La patria de Simbad el marino
En Omán se apuesta a las carreras de camellos. El petróleo es su mayor bendición y los turistas comienzan a llegar
Del aeropuerto a la capital, un fogonazo de bienestar se prodiga en céspedes y jardines, volúmenes de mármol y cristal, autos acolchados de gran cilindrada. Dicen que en ese país, hace seis lustros, sólo había dos carreteras y 10 kilómetros de asfalto, ningún hotel, un solo hospital con 23 camas y tres escuelas; que estaba prohibido el fútbol, usar paraguas o gafas de sol, y que las puertas de las ciudades se cerraban al anochecer.
En 1970 accedió al trono el sultán Qabús Bin Said, formado en Inglaterra. El petróleo ayudó al soberano a transformar su nación: ahora son cerca de 200 los centros hospitalarios, más de 12.000 los kilómetros asfaltados, el 65% de los universitarios son mujeres y los turistas empiezan a llegar a chorros, más de un millón al año; para ellos están pensados tres proyectos de gran envergadura a lo largo de la costa, en forma de pueblos turísticos (The Wave y Bar al Jissah).
Este claroscuro prodigioso es Omán, la tierra de Simbad el Marino. No se sabe muy bien porqué los omaníes se han adueñado del más célebre personaje de Las mil y una noches. Tal vez porque los viajes fantásticos de Simbad son el eco literario de una realidad histórica: que los navegantes omaníes dominaban el comercio de la región, y ya en el siglo VII uno de ellos, Abu Ubaida, logró tocar las costas de Cantón (China). Pero mucho antes de las odiseas marinas, Omán era el ombligo de otra encrucijada: la ruta del incienso. La Reina de Saba trató de ligar a Salomón con la preciada resina -en las ruinas de Sumhuram, cerca de Salalah está su palacio-.
Es la Arabia feliz, la de los oasis bendecidos por el agua y los rebaños de camellos, envidia de la Arabia pétrea y de la Arabia desierta que la acechan en los mapas antiguos. En los mapas modernos, el sultanato de Omán ocupa una buena porción de la península arábiga, rodeado por los emiratos del Golfo, Arabia Saudí y Yemen, con un frente marino de 1.700 kilómetros sobre el océano Índico: el equivalente a dos tercios del territorio español. Mascate es su capital, con un 'barrio oficial' de flamantes ministerios y oficinas futuristas.

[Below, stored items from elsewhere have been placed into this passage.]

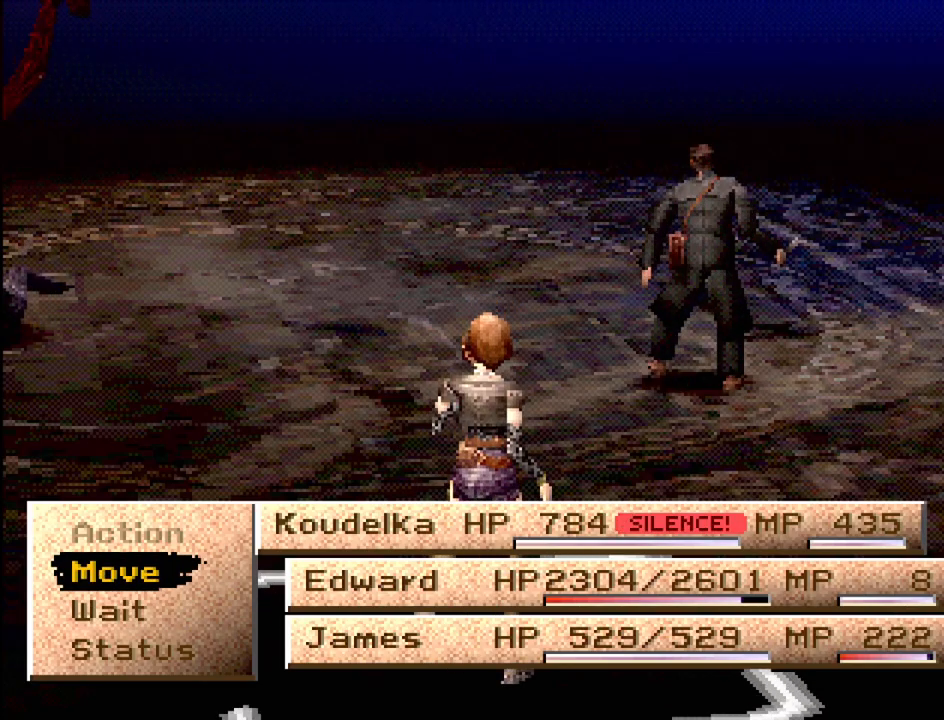
{"buttons": [], "events": [[17, "DPAD_DOWN", "down"], [117, "DPAD_DOWN", "up"], [333, "DPAD_UP", "down"], [483, "DPAD_UP", "up"]]}
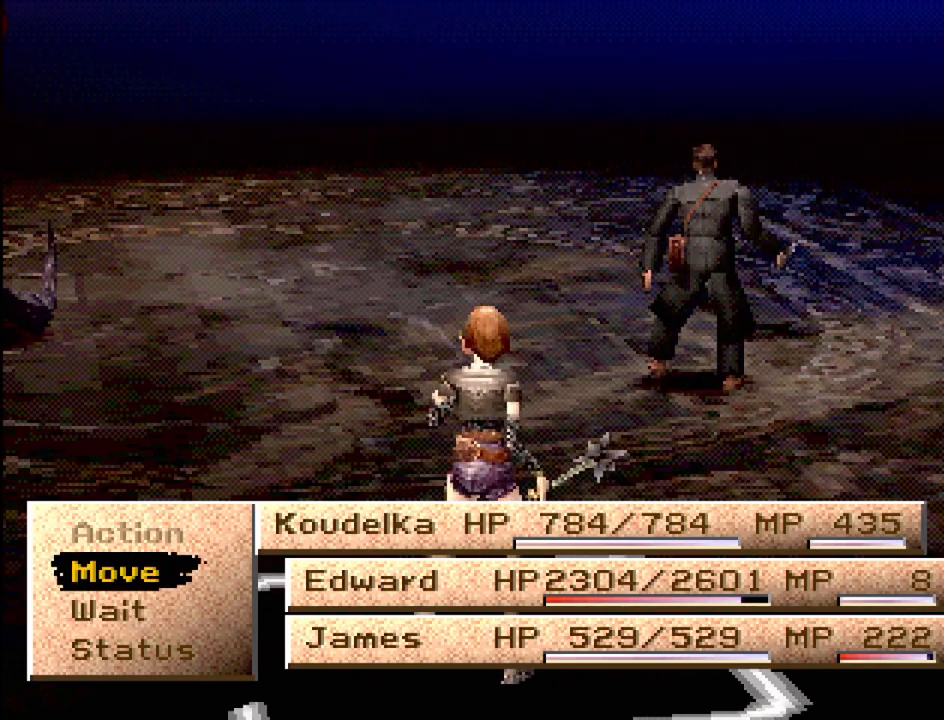
{"buttons": [], "events": [[183, "DPAD_DOWN", "down"], [333, "DPAD_DOWN", "up"]]}
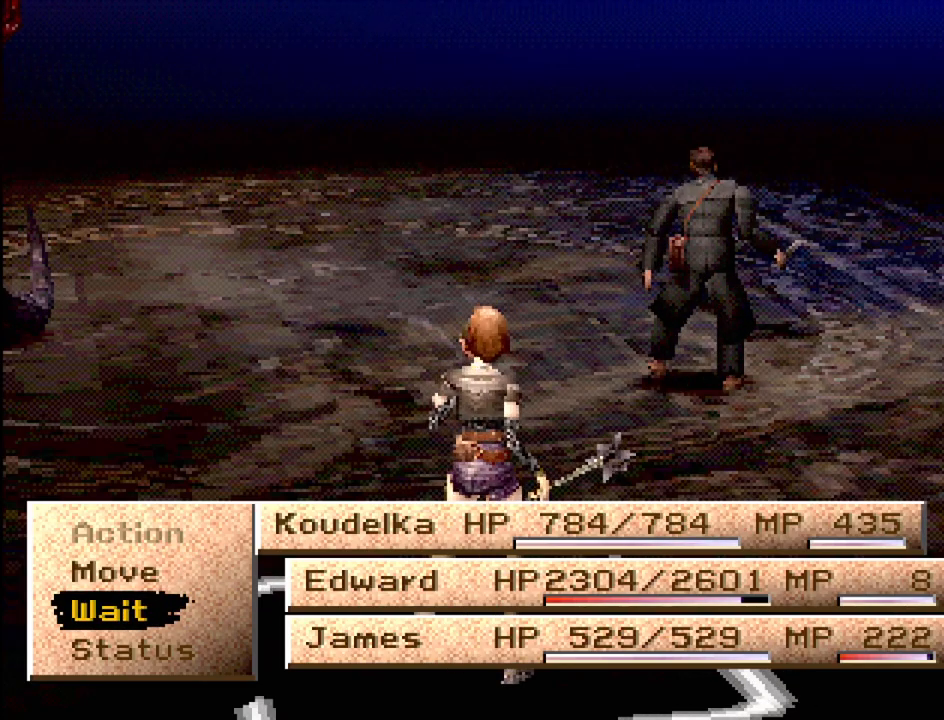
{"buttons": [], "events": [[83, "DPAD_UP", "down"], [200, "DPAD_UP", "up"]]}
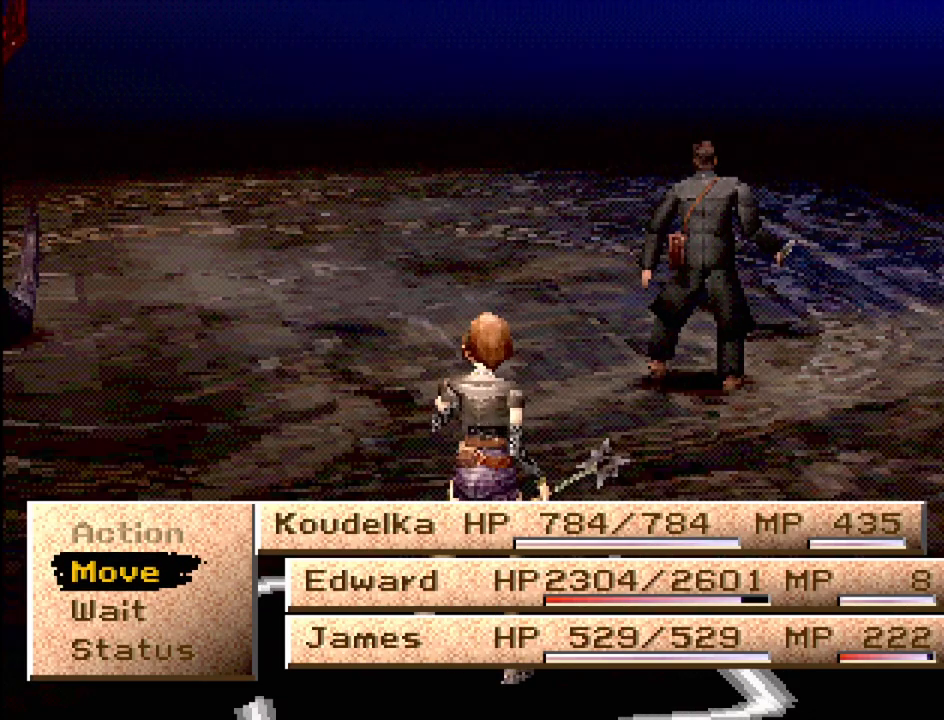
{"buttons": ["CROSS"], "events": [[417, "CROSS", "down"]]}
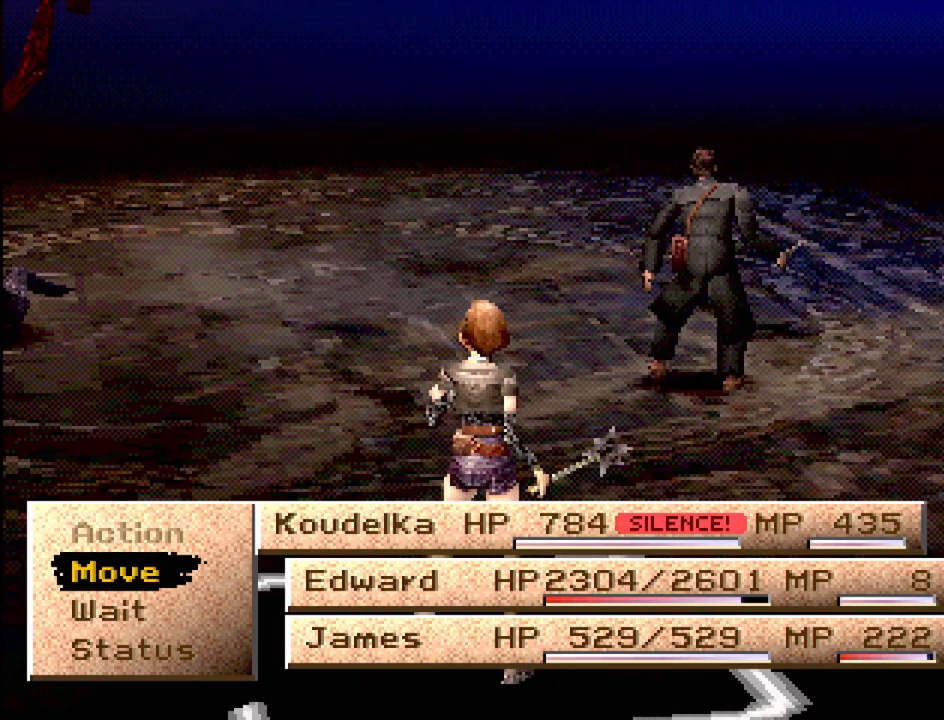
{"buttons": [], "events": [[17, "CROSS", "up"]]}
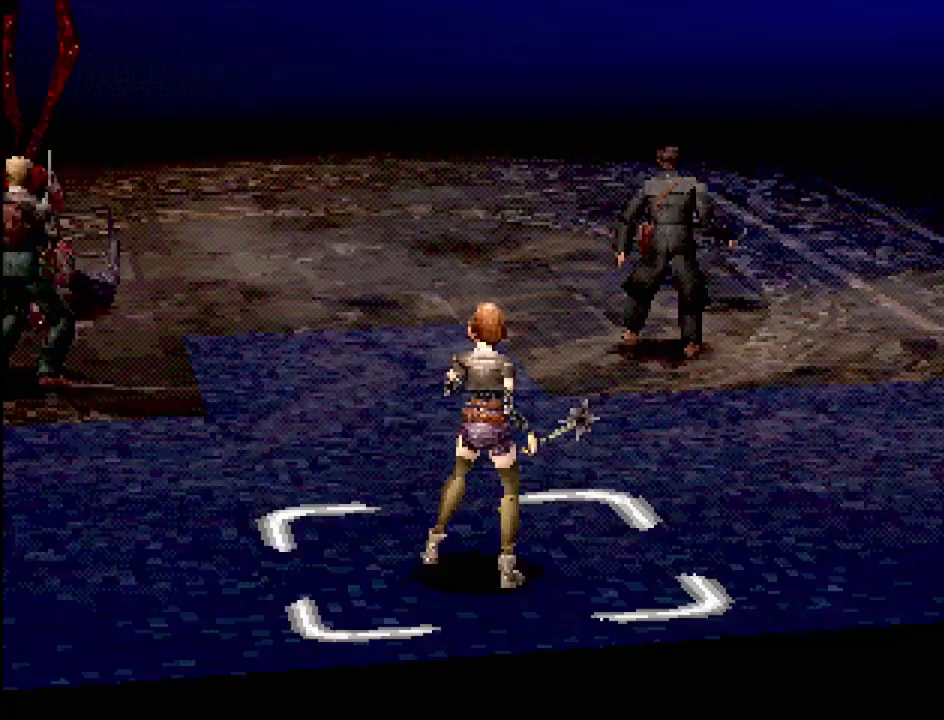
{"buttons": ["CIRCLE"], "events": [[400, "CIRCLE", "down"]]}
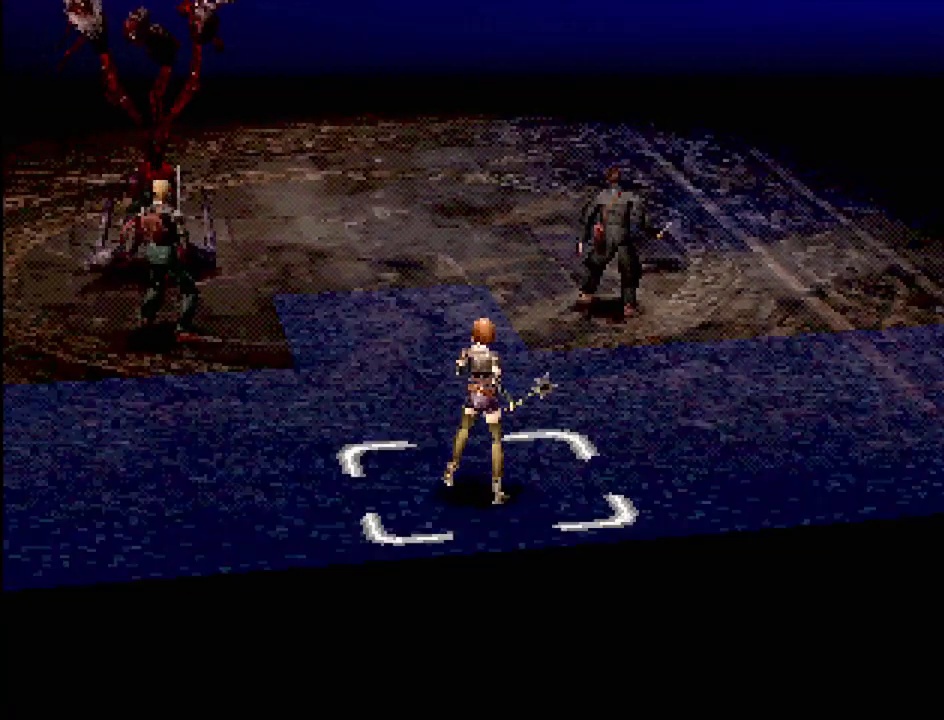
{"buttons": [], "events": [[50, "CIRCLE", "up"]]}
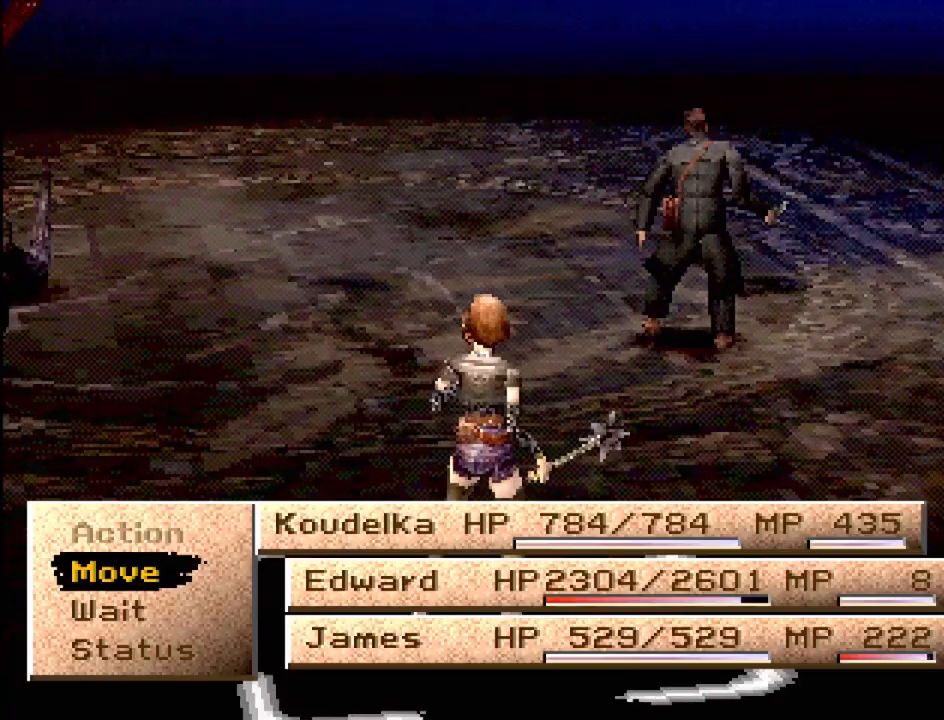
{"buttons": ["CROSS"], "events": [[183, "DPAD_DOWN", "down"], [317, "DPAD_DOWN", "up"], [467, "CROSS", "down"]]}
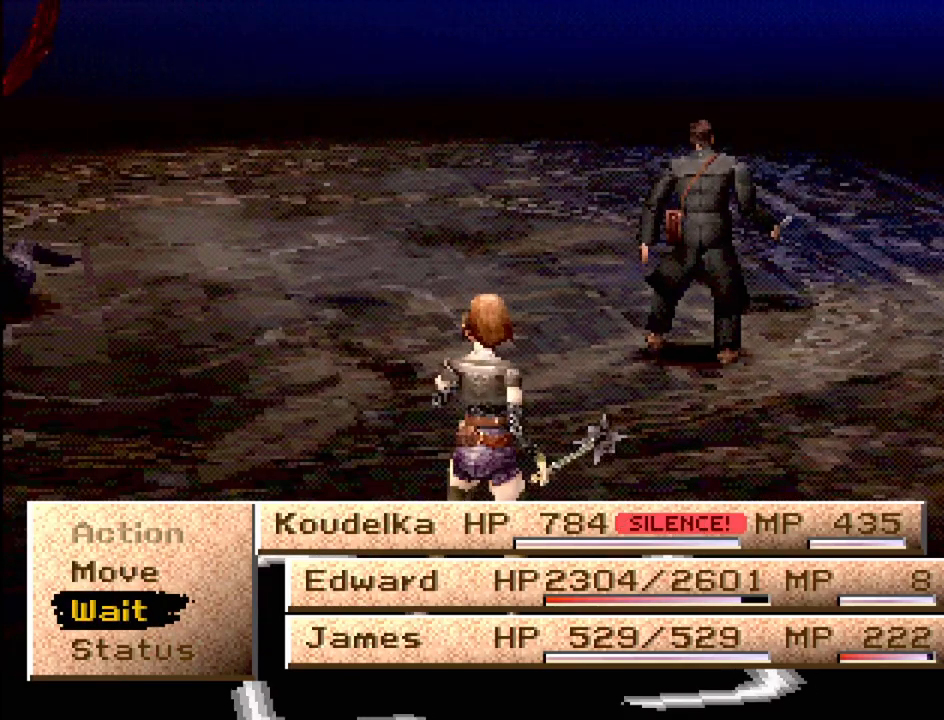
{"buttons": [], "events": [[83, "CROSS", "up"]]}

Al sur de Mascate se extiende la Axarquía (Al-Sharqiyah, el oriente), jalonada por oasis y ríos sabiamente desangrados. Hacia el interior (Al-Joof) se encuentra la antigua capital amurallada, Nizwá, en un entorno de montañas negras y geométricas, donde los viernes se celebra un mercado de cabras que parece sacado de un relato medieval. Más al sur, comienzan los desiertos -en plural, de varios tipos- y lo que llaman Rub al-Jali o empty quarter, el 'distrito vacío'. La región de Dhofar, cuya capital es Salalah, ocupa un tercio del país y posee una franja de montañas bañadas de junio a septiembre por lluvias monzónicas, que las hacen reverdecer.
Desiertos vacíos o rocosos, oasis y wadis refrescantes, palmerales y huertos, fiordos escarpados o arenales sin fin, montañas peladas o de verde fragosidad: Omán es un muestrario completo. Pero hay varios lugares donde la sombra se Simbad se torna casi sólida. Uno de ellos es la ciudad de Sur, en cuyo puerto se descargan los atunes entre nubes de gaviotas, y en cuyos astilleros se fabrican barcos de madera a golpe de azuela y garlopa.
Otro lugar que parece sacado de Las mil y una noches es Mirbat, cerca de Salalah, cuyos palacios de tierra, en el barrio marinero, se desmoronan tan aprisa, tal vez, como se borran los perfiles del Omán profundo.